§ **Material for this task**:
=== Section Start ===

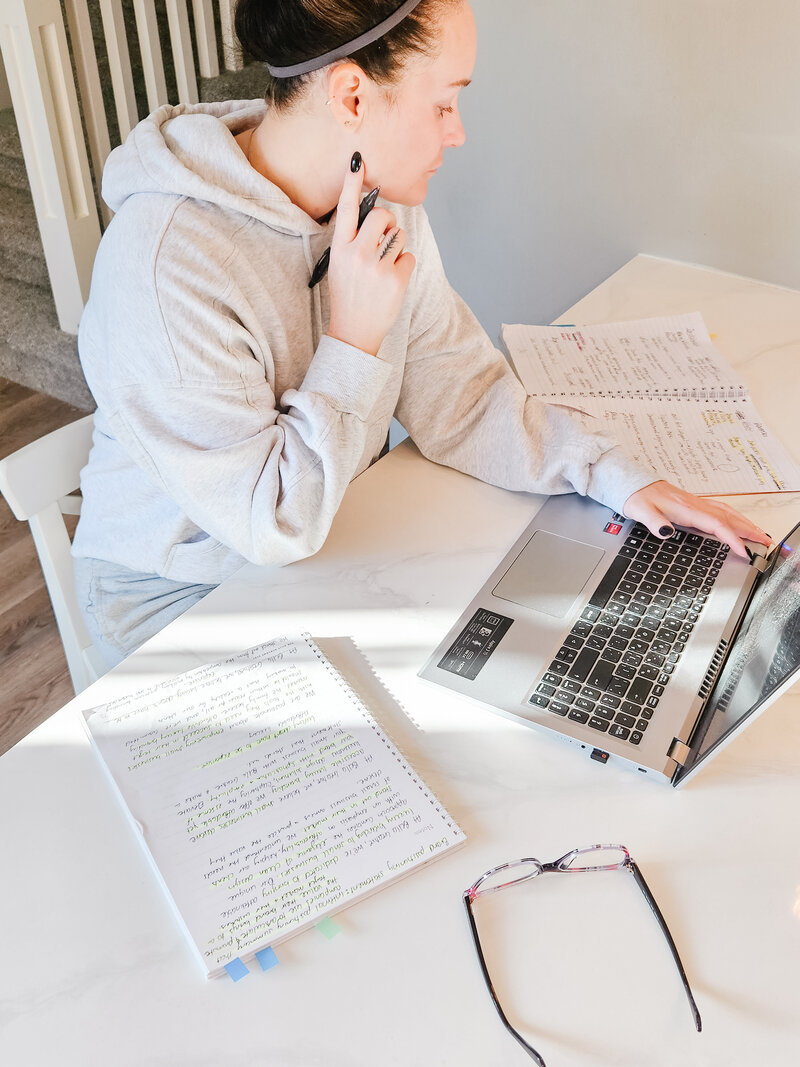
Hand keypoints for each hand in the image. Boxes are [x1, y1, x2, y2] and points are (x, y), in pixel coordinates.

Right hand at [327, 156, 415, 355]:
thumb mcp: (339, 264)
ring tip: (383, 268)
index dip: (352, 183)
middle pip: (382, 216)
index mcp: (340, 248)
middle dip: (387, 224)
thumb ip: (353, 239)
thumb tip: (375, 214)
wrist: (353, 331)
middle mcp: (357, 254)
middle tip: (382, 241)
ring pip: (398, 236)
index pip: (347, 209)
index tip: (359, 161)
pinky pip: (409, 256)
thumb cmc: (348, 294)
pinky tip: (391, 281)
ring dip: (395, 248)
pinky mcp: (396, 279)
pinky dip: (404, 267)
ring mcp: (377, 267)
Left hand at [623, 480, 770, 557]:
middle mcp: (695, 505)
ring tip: (760, 534)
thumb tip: (667, 531)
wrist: (633, 484)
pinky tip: (739, 522)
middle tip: (765, 542)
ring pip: (727, 513)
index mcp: (685, 509)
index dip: (731, 538)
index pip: (716, 524)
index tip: (743, 550)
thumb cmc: (637, 498)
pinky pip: (721, 510)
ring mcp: (696, 503)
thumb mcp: (640, 511)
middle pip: (729, 518)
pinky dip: (735, 517)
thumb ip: (654, 521)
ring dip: (745, 523)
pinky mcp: (694, 504)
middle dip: (749, 530)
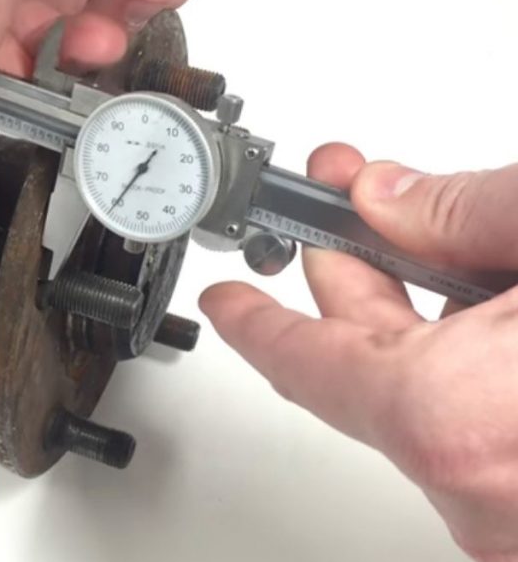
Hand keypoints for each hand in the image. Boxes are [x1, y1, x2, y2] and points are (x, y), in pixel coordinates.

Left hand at [200, 143, 517, 561]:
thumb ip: (465, 211)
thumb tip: (391, 200)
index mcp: (455, 416)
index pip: (299, 358)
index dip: (254, 318)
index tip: (225, 302)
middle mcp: (482, 488)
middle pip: (368, 371)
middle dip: (352, 282)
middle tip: (351, 217)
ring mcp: (516, 513)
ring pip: (437, 400)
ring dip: (427, 321)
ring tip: (431, 244)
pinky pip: (487, 431)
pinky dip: (478, 369)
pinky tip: (491, 312)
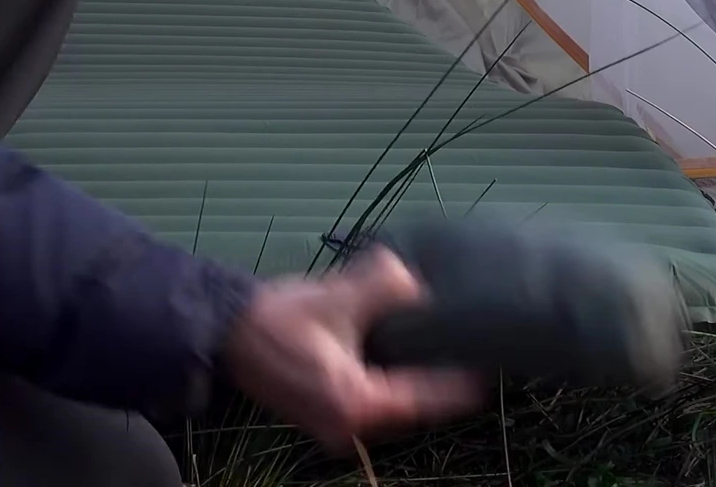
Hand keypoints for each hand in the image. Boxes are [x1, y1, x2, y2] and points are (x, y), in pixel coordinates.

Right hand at [221, 248, 484, 446]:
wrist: (223, 330)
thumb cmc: (278, 318)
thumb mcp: (339, 297)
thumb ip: (389, 287)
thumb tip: (420, 287)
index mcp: (355, 405)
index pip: (425, 400)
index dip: (460, 385)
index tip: (493, 367)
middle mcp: (349, 428)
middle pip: (412, 410)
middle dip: (442, 384)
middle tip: (477, 354)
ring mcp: (335, 427)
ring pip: (393, 408)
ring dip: (418, 385)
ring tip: (452, 354)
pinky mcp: (325, 414)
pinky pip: (374, 403)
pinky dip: (394, 384)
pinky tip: (411, 358)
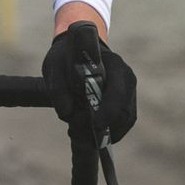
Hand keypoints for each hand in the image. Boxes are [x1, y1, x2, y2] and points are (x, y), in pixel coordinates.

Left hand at [42, 22, 136, 144]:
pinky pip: (119, 126)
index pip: (118, 92)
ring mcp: (129, 92)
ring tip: (74, 130)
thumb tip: (67, 113)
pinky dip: (104, 132)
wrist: (77, 51)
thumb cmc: (67, 57)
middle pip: (124, 113)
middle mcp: (127, 78)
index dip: (109, 111)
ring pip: (122, 123)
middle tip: (74, 131)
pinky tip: (84, 130)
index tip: (95, 124)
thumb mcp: (55, 65)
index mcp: (114, 64)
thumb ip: (58, 87)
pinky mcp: (125, 105)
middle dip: (103, 127)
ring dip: (102, 133)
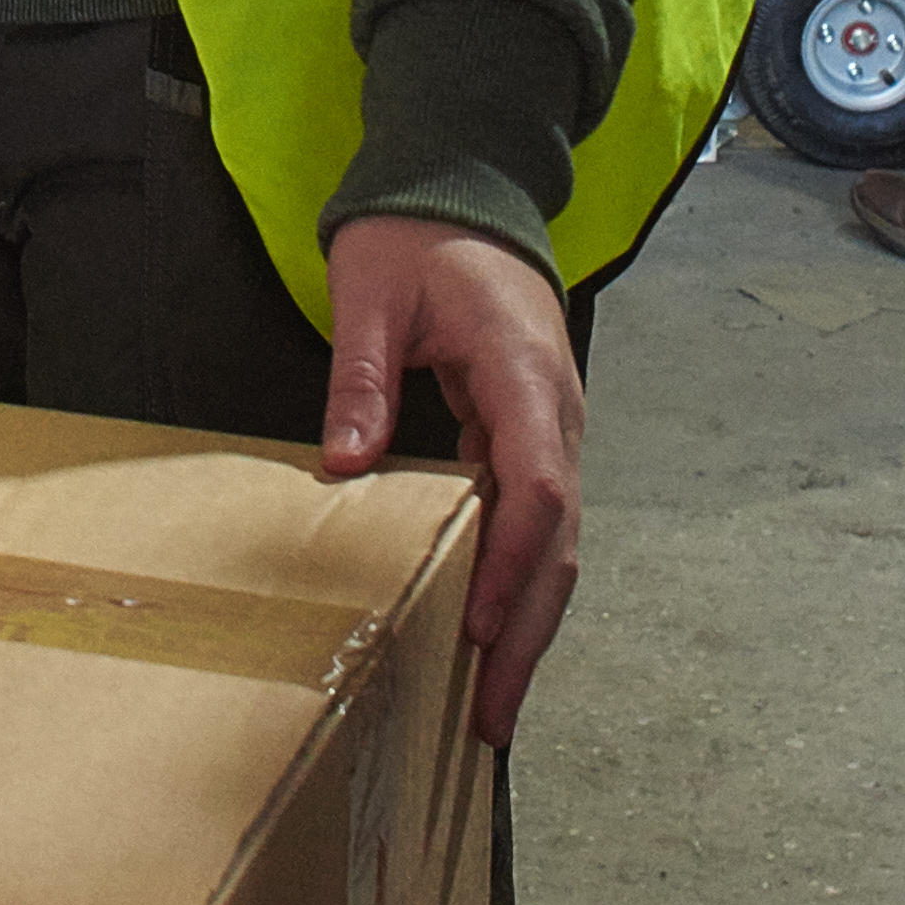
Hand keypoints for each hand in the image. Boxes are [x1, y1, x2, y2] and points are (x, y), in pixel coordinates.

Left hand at [322, 217, 588, 749]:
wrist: (465, 187)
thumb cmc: (418, 233)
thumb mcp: (371, 291)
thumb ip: (362, 376)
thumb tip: (345, 464)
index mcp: (525, 370)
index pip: (538, 484)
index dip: (512, 563)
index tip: (476, 627)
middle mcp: (555, 409)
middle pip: (560, 537)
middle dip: (528, 631)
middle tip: (493, 717)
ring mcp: (550, 426)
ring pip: (555, 542)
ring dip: (528, 623)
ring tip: (494, 706)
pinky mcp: (528, 437)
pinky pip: (534, 524)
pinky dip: (517, 586)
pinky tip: (487, 639)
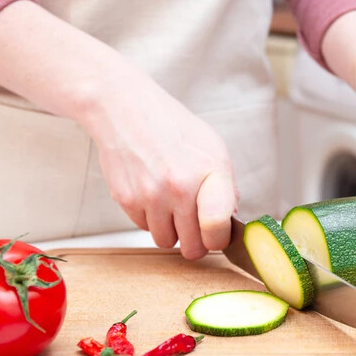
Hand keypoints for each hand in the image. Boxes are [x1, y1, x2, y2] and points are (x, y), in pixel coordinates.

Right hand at [0, 0, 236, 258]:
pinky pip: (143, 228)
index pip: (217, 228)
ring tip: (172, 205)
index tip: (217, 235)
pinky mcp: (126, 200)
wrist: (125, 108)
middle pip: (193, 247)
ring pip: (166, 242)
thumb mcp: (213, 147)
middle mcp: (180, 187)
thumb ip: (226, 186)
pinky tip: (151, 192)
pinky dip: (150, 218)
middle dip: (196, 241)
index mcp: (210, 172)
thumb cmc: (172, 126)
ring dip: (171, 230)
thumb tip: (230, 220)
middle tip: (195, 226)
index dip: (219, 239)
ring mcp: (151, 196)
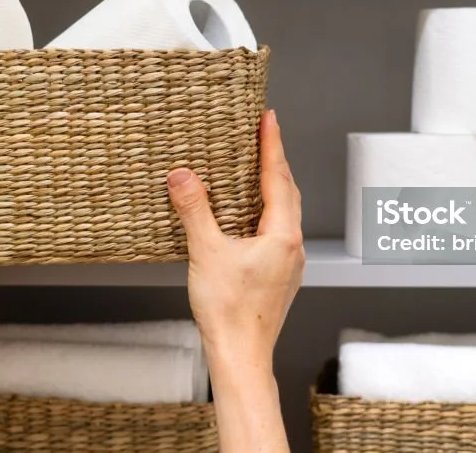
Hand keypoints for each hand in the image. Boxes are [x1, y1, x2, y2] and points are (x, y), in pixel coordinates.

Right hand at [167, 109, 302, 452]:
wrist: (241, 356)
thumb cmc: (229, 313)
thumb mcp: (206, 253)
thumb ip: (194, 210)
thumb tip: (183, 176)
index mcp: (281, 235)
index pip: (278, 177)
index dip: (272, 145)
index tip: (269, 120)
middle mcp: (292, 247)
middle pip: (288, 192)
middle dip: (276, 162)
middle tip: (265, 136)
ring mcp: (289, 264)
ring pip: (285, 213)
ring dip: (274, 187)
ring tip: (259, 169)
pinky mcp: (280, 277)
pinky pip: (278, 232)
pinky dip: (268, 212)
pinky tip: (251, 216)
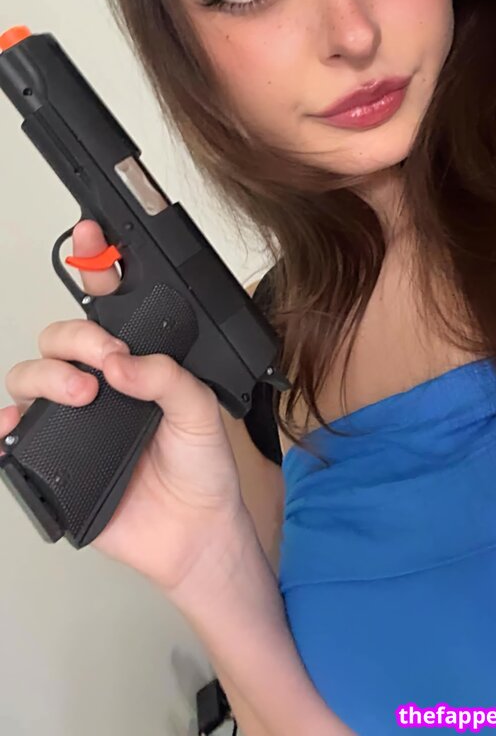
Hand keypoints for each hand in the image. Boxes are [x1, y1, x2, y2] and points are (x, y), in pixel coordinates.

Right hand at [0, 220, 247, 593]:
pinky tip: (14, 421)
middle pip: (61, 336)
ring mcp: (73, 418)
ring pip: (31, 374)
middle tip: (109, 360)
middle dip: (78, 337)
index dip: (97, 265)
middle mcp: (100, 383)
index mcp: (137, 362)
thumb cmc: (202, 470)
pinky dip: (0, 423)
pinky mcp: (52, 457)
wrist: (194, 534)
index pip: (109, 305)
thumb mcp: (202, 411)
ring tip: (84, 396)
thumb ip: (168, 378)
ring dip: (49, 374)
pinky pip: (10, 434)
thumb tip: (124, 364)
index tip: (94, 236)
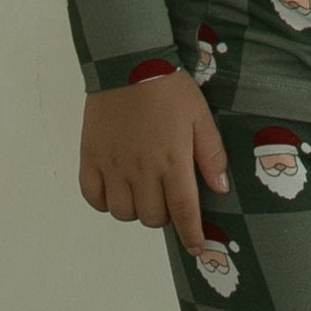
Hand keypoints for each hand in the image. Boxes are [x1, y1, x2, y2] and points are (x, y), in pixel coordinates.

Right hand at [80, 71, 229, 257]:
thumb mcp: (201, 117)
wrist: (128, 63)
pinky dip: (105, 201)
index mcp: (172, 161)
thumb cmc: (169, 88)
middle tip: (168, 196)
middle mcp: (141, 169)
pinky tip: (116, 188)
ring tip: (143, 190)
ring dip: (136, 209)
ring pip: (123, 213)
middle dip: (165, 215)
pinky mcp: (90, 157)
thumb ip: (211, 155)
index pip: (184, 212)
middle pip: (152, 218)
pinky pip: (93, 197)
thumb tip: (220, 188)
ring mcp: (113, 165)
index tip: (197, 247)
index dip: (192, 235)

=== Section End ===

§ **What is expected**: Take only the lines above from the one that has "thumb tip: (420, 287)" through the one that has "pinky mcp: (528, 437)" and reproduce them exactly, omitting any pictures.

§ **Exercise solution**:
thumb tip: (420, 287)
index mcp: (355, 405)
index pip: (425, 400)
index dip: (460, 385)
index tip: (493, 367)
middle mcp: (349, 428)
middle pip: (412, 410)
middle dip: (442, 384)
middle tip: (477, 354)
ring mcp: (335, 427)
ring pip: (393, 408)
ring dip: (418, 385)
ring tip: (452, 354)
pinky mcp: (325, 414)
pinky pip: (374, 403)
pinky dip: (394, 384)
pinky tip: (411, 358)
Hand keypoints for each hand in the image. Boxes are [x1, y1, x2, y2] and points are (x, y), in pixel coordinates.

Left hand at [42, 22, 136, 144]:
pinky pip: (119, 126)
index pip: (118, 92)
ring mcp: (129, 92)
ring tip: (74, 130)
thumb tip: (67, 113)
pinky dip: (104, 132)
wrist: (77, 51)
thumb cmc: (67, 57)
middle pip: (124, 113)
middle mcp: (127, 78)
index dip: (109, 111)
ring pip: (122, 123)
middle tip: (74, 131)
pinky tip: (84, 130)
index tip: (95, 124)
thumb mcp: (55, 65)
index mcp: (114, 64)
thumb ip: (58, 87)
pinky mcp: (125, 105)
middle dip: (103, 127)
ring dip: (102, 133)
Hand keypoints for each hand in the image. Boxes are [x1, y1, x2, y2] and points are (x, y), in pixel coordinates.

Left hand at [322, 217, 588, 749]:
wrist: (465, 187)
thumb cmc: (418, 233)
thumb mcp: (371, 291)
thumb ip: (362, 376)
thumb tip: (345, 464)
index mcp: (525, 370)
index pip: (538, 484)
index dip: (512, 563)
index tip: (476, 627)
middle mcp: (555, 409)
middle pip: (560, 537)
middle dip: (528, 631)
middle tip: (493, 717)
ring mcp: (550, 426)
ring pip: (555, 542)
ring dip: (528, 623)
ring tip: (494, 706)
pinky mcp: (528, 437)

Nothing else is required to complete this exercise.